* Data provided:
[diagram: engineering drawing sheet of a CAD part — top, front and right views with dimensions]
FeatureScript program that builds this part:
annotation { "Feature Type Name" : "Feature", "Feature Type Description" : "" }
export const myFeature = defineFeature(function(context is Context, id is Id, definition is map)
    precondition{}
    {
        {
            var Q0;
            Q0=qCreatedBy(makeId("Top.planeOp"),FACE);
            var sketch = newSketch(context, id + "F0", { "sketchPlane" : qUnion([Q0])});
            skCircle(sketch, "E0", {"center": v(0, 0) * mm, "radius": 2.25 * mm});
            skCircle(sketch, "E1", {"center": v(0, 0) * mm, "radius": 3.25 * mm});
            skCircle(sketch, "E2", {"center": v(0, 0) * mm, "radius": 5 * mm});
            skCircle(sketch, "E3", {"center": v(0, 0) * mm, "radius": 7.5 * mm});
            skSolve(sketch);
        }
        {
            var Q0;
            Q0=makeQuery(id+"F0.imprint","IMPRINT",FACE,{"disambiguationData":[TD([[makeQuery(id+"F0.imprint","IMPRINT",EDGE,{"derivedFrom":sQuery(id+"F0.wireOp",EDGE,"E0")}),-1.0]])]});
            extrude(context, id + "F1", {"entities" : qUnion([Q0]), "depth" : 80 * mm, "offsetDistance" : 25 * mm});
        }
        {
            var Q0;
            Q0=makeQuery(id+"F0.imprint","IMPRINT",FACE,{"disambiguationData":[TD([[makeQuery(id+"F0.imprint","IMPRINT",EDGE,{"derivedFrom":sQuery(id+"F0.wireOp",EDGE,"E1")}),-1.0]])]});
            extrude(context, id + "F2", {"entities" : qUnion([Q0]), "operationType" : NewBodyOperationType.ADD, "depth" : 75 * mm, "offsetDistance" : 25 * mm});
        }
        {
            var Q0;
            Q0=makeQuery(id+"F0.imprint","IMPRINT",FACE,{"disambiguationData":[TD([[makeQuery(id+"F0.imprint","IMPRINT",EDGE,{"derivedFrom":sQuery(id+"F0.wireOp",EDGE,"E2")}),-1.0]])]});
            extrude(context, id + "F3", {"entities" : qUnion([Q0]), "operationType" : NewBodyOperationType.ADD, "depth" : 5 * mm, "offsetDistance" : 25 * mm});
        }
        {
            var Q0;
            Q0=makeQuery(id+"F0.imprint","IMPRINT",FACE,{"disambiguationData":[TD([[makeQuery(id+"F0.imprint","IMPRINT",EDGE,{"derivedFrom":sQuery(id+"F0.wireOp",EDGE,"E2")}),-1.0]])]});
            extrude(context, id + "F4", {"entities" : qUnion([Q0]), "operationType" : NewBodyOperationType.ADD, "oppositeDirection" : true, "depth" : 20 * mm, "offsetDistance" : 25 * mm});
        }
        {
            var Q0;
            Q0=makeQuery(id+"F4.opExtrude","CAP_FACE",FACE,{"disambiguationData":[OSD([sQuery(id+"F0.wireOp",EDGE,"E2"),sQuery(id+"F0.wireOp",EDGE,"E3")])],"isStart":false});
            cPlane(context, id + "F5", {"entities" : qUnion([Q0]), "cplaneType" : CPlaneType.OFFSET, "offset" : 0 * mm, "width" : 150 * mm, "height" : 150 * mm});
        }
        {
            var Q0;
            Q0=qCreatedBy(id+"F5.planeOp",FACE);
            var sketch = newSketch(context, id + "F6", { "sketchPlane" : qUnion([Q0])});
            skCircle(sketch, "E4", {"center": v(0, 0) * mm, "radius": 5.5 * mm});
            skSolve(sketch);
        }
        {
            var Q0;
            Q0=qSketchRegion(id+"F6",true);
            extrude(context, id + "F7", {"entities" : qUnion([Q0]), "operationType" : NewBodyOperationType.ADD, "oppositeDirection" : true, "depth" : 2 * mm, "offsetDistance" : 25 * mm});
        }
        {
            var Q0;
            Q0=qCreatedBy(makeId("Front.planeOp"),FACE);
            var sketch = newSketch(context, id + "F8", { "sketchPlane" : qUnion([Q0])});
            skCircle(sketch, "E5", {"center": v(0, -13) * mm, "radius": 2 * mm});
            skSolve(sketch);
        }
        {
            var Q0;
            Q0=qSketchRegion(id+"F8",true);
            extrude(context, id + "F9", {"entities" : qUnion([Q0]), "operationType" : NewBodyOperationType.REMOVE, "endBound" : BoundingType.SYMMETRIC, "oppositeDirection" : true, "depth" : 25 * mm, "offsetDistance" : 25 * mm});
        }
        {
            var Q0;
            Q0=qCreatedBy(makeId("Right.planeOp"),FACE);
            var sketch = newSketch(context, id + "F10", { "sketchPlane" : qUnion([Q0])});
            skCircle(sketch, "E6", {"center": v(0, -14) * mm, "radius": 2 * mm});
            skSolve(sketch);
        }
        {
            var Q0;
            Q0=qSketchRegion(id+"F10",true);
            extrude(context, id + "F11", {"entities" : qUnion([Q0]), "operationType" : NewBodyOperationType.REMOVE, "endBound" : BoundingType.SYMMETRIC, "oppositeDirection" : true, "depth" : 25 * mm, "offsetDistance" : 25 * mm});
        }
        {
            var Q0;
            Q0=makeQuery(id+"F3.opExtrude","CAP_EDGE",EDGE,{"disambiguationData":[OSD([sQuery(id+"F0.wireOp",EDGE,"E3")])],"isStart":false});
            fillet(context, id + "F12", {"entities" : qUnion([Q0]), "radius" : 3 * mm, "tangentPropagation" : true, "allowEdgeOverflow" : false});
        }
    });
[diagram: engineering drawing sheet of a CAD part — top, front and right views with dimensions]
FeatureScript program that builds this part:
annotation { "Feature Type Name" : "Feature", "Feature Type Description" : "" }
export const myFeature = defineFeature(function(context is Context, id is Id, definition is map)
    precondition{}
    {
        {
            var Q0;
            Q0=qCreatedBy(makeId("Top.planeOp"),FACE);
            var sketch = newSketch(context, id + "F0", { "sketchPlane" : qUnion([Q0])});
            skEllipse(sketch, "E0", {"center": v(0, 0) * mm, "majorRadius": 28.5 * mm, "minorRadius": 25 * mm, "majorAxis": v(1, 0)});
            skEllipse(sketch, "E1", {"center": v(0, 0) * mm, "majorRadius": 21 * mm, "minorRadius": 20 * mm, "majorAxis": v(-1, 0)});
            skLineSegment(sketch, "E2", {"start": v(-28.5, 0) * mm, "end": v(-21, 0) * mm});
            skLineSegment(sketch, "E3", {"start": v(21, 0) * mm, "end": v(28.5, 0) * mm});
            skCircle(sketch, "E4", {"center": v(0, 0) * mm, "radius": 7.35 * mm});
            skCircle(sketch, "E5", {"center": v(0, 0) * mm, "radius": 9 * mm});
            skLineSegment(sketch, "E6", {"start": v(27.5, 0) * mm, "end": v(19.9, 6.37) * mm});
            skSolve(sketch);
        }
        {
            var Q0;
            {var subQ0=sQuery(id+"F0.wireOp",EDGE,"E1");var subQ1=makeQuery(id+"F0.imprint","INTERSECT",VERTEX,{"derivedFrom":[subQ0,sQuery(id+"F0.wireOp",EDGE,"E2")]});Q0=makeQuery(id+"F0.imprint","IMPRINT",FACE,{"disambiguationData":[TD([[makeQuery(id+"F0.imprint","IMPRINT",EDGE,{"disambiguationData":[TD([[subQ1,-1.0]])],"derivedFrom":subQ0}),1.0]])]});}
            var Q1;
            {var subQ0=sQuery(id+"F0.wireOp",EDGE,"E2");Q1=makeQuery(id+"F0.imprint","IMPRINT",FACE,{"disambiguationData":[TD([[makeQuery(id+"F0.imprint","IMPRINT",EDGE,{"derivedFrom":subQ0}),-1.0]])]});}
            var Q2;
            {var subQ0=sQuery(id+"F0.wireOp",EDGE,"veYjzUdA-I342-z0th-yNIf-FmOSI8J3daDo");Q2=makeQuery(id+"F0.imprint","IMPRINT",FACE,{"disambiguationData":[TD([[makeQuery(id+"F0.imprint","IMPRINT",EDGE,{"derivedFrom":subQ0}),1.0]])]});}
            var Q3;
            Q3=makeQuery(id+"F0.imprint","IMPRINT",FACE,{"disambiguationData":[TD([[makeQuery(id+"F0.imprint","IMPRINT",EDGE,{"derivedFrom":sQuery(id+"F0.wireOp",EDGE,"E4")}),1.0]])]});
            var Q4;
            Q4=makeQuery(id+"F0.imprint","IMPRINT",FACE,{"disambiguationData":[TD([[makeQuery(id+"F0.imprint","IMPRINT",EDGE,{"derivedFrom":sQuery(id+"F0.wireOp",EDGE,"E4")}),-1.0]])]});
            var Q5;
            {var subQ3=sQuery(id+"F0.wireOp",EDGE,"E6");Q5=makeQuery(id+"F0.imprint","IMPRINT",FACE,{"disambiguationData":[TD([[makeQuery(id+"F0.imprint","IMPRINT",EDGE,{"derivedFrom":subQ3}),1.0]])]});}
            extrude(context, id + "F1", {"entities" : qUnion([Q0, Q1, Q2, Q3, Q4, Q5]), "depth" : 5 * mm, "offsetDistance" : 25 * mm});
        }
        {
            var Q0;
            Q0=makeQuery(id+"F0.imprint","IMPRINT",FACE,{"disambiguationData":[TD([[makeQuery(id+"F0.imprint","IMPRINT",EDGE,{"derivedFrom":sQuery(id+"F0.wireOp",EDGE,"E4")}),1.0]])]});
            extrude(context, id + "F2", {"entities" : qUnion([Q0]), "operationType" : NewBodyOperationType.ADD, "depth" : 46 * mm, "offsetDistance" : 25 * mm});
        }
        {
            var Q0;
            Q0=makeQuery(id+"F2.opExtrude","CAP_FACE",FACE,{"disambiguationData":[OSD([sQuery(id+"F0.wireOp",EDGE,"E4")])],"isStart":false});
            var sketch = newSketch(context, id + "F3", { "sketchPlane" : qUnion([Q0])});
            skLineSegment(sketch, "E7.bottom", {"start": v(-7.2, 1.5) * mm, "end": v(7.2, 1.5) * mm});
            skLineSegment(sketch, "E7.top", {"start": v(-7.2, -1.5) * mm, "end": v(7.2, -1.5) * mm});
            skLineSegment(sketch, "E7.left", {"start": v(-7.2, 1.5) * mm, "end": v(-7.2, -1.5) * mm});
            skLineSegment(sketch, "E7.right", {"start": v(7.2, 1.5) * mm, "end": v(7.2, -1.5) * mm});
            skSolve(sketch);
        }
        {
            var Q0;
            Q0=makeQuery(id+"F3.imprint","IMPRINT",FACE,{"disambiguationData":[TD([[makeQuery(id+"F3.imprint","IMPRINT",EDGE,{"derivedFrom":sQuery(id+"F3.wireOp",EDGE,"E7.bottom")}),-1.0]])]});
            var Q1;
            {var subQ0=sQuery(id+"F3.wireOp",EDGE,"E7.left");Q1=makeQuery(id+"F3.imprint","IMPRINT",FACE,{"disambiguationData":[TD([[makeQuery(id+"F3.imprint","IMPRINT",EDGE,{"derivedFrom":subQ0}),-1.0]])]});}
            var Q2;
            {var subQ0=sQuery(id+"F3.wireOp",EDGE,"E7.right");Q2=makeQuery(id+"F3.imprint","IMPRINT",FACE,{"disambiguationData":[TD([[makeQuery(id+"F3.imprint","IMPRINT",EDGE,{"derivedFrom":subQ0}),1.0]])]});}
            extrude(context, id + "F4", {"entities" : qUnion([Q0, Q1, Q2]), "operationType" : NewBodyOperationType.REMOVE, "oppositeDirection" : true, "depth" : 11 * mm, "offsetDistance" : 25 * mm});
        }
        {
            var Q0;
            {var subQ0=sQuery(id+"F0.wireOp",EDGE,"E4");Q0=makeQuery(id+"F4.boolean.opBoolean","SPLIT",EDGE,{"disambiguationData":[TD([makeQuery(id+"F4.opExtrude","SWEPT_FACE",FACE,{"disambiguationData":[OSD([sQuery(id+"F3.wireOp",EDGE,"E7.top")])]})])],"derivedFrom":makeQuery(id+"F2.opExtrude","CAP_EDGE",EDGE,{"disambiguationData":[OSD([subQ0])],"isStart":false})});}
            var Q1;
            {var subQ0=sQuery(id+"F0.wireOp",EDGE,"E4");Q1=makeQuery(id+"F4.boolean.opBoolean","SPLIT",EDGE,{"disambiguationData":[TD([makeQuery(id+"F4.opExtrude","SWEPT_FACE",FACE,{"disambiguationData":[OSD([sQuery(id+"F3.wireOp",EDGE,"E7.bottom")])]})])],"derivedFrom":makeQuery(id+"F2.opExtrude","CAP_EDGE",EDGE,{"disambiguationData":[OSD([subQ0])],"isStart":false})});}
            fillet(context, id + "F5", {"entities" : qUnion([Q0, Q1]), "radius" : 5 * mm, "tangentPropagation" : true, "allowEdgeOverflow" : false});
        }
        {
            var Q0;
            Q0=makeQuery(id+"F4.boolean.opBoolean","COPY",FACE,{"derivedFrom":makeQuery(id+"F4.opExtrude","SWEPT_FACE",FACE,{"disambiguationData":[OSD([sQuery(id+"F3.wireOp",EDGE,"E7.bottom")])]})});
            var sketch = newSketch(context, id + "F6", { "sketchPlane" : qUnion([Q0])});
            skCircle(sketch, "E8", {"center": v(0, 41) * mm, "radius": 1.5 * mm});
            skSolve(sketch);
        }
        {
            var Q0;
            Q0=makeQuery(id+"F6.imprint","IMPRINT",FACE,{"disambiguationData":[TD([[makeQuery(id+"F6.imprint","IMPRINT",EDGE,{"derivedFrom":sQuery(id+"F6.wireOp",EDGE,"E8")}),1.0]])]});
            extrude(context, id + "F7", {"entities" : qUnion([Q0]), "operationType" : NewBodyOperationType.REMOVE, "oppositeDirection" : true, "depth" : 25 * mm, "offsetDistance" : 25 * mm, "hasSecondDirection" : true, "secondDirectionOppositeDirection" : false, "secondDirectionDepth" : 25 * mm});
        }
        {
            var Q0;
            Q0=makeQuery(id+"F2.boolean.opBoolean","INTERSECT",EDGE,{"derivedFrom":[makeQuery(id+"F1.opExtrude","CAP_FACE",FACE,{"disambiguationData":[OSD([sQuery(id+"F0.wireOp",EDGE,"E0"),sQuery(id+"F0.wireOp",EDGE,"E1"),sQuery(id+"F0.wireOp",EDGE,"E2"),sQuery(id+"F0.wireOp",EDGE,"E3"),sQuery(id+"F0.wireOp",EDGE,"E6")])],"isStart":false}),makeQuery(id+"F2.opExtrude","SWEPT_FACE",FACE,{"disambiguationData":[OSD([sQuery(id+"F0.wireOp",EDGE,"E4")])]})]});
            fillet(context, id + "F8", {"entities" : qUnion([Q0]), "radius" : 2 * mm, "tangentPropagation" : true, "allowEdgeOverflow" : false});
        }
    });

* Work instructions: Which lines in the material above contain the string "center", matching case exactly? Locate each one and copy it in full.

* Final answer:
            skCircle(sketch, "E0", {"center": v(0, 0) * mm, "radius": 2.25 * mm});
            skCircle(sketch, "E1", {"center": v(0, 0) * mm, "radius": 3.25 * mm});
            skCircle(sketch, "E2", {"center": v(0, 0) * mm, "radius": 5 * mm});
            skCircle(sketch, "E3", {"center": v(0, 0) * mm, "radius": 7.5 * mm});
            skCircle(sketch, "E4", {"center": v(0, 0) * mm, "radius": 5.5 * mm});
            skCircle(sketch, "E5", {"center": v(0, -13) * mm, "radius": 2 * mm});
            skCircle(sketch, "E6", {"center": v(0, -14) * mm, "radius": 2 * mm});
            skEllipse(sketch, "E0", {"center": v(0, 0) * mm, "majorRadius": 28.5 * mm, "minorRadius": 25 * mm, "majorAxis": v(1, 0)});
            skEllipse(sketch, "E1", {"center": v(0, 0) * mm, "majorRadius": 21 * mm, "minorRadius": 20 * mm, "majorAxis": v(-1, 0)});
            skCircle(sketch, "E4", {"center": v(0, 0) * mm, "radius": 7.35 * mm});
            skCircle(sketch, "E5", {"center": v(0, 0) * mm, "radius": 9 * mm});
            skCircle(sketch, "E8", {"center": v(0, 41) * mm, "radius": 1.5 * mm});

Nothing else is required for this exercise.